1536 au théâtre Almeida – Review

L'année est 1536. À Londres lointaine, le roi Henri VIII vient d'arrêter sa reine et l'a envoyée à la tour pour trahison. Dans un village d'Essex, trois jeunes femmes, des amis depuis l'enfance, peuvent à peine croire que les nouvelles qui mettent des jours à les atteindre. Même une fois qu'ils le feront, ils ne peuvent pas imaginer que les activités dans un tribunal lointaines auront un impact sur leur vie. Il semble beaucoup plus important de flirter avec le boulanger pour une miche de pain gratuite.

C'est la prémisse prometteuse de la première pièce d'Ava Pickett qui a remporté le prix de Susan Smith Blackburn 2024 et a reçu une mention spéciale du George Devine Award. Les distinctions sont méritées. Il s'agit d'un début original et passionnant, étant donné une production exceptionnelle du réalisateur Lyndsey Turner et un casting exceptionnel.

L'intelligence de la pièce est la façon dont elle réfracte certains des événements les plus célèbres de l'histoire à travers la vie des femmes inconnues, et dans le processus dressant le portrait d'une société où les actions d'un roi valident le comportement des hommes, les encourageant à traiter les femmes comme des choses jetables.

Il y a un soupçon de Gilead sur l'oppression que les femmes décrivent – et un sentiment de préoccupations contemporaines aussi. Mais ce qui fait 1536 Il est donc captivant la manière vivante qu'elle dépeint ces femmes et leurs dilemmes. Vous croyez à la vie qu'ils décrivent.

Les amis sont fortement délimités.
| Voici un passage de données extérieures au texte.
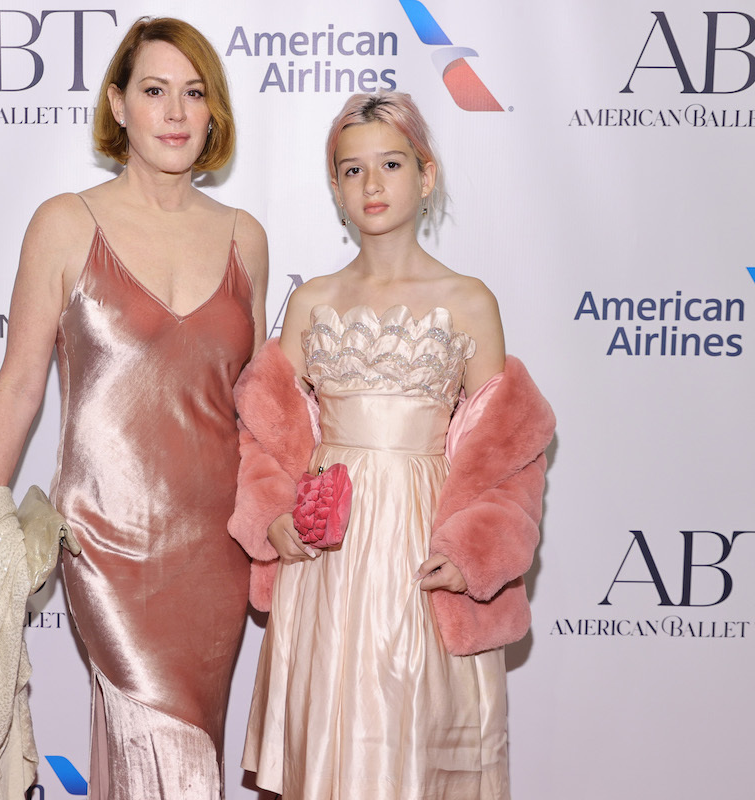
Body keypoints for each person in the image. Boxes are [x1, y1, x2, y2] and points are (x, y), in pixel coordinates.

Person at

Nous rencontrons d'abord la franc-parler Anna (Siena Kelly) ayant des relations sexuelles joyeuses contre un arbre. Elle est belle et pleine d'énergie, prête à affronter un monde qui va la marquer – comme Anne Boleyn – une pute. Son amie Jane (Liv Hill) est une anxiété boutonnée et une vertu agitée, tandis que Mariella (Tanya Reynolds) semble pragmatique et philosophique, une sage-femme avec une tristesse secrète, une amie qui se soucie des autres, une femme qui connaît sa place.

Leur dialogue est merveilleusement souple et vivant; Des faits historiques émergent comme des ragots. Ils absorbent les informations telles qu'elles s'appliquent à eux. Dit que les goûts changent avec la chute de Boleyn de Grace, Mariella dit rapidement: « Je n'ai jamais adapté la mode française, donc c'est une victoire pour moi. » Le changement de leur statut de changement de vie est soigneusement marqué; Il en va de même pour la façon dont leurs options sont étroites. Ils doivent vivre ces vies. D'autres ne sont pas disponibles.

La direction de Turner est à la fois puissante et pleine de grâce. Sur un set de Max Jones qui met un arbre dynamité au milieu d'un champ de maïs et de chardons, éclairé par Jack Knowles (travaillant à un concept conçu par Tim Lutkin) pour marquer le décès des jours et les changements d'humeur marqués, elle crée une série de tableaux frappants, à la fois réalistes et stylisés. À un moment de crise, Mariella en marron se tient sur une Anna assise en jupe violette, et elle ressemble à une œuvre d'art.

Vers la fin, la compréhension de Pickett de ses glissements narratifs et trop de choses se produisent à la fois. Mais les performances ne vacillent jamais, même lorsqu'elles sont submergées avec l'intrigue. Reynolds combine le timing comique tranchant avec une capacité déchirante pour la laisser sourire de son visage; Hill apporte un excellent pathos à Jane, déterminé à être bon, pour garder les yeux baissés, tandis que la vitalité du cracker de fil Kelly rend la trajectoire d'Anna d'autant plus convaincante. En tant que représentants des hommes qui les répriment et les oppriment, Angus Cooper et Adam Hugill jouent tous deux leur rôle.

C'est un impressionnant, impliquant le soir marquant Pickett comme un vrai talent à regarder.